= Assigned task =
Copy the text read from each of the records below, line for line and without changes. Leave the pictures out of your answer.
====================
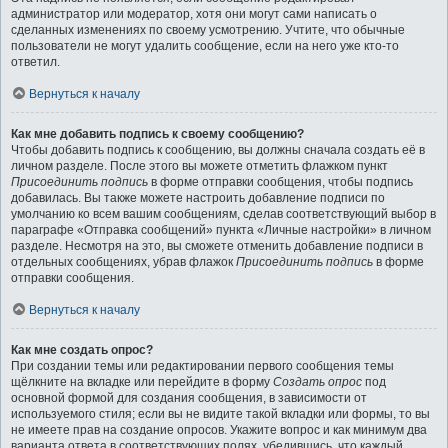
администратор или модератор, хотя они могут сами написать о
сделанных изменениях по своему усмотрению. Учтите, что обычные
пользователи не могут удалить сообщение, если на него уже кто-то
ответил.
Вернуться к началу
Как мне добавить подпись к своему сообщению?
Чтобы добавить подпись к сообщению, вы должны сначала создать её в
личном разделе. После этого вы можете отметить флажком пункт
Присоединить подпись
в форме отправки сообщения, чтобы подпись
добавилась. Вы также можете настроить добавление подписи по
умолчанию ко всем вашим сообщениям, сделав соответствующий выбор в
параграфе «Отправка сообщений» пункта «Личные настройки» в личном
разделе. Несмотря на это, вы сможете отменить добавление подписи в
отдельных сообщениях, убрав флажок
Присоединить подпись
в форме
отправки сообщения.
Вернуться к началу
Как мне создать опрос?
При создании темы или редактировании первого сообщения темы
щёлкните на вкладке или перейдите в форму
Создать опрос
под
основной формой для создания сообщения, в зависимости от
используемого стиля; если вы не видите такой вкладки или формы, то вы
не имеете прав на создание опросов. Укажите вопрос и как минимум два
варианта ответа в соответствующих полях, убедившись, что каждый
====================
= Solution to this problem =
администратор или модератор, хотя они могут сами написать о
сделанных изменениях по своему усмотрению. Учтите, что обычные
пользователи не могут удалить сообщение, если на него уже кто-то
ответил.
Вернуться к началу
Как мне добавить подпись к своему сообщению?
Чтобы добавить подпись к сообщению, вы должны сначала создать её в
личном разделе. После этого вы можете отметить флажком пункт
Присоединить подпись
в форме отправки сообщения, чтобы подпись
добавилась. Вы также можете настроить добавление подписи по
умолчанию ко всем вашим сообщениям, сделав соответствующий выбор в
параграфе «Отправка сообщений» пункта «Личные настройки» в личном
разделе. Несмотря на это, вы сможете отменить добавление подписи в
отдельных сообщениях, убрав флажок
Присоединить подпись
в форме
отправки сообщения.
Вернуться к началу
Как мне создать опрос?
При создании темы или редактировании первого сообщения темы
щёлкните на вкладке или перейдите в форму
Создать опрос
под
основной формой для создания сообщения, в зависимости от
используемого стиля; если вы не видите такой вкладки или формы, то вы
не имеете прав на создание опросов. Укажите вопрос и как минимум два
варианта ответа в соответствующих полях, убедившись, что каждый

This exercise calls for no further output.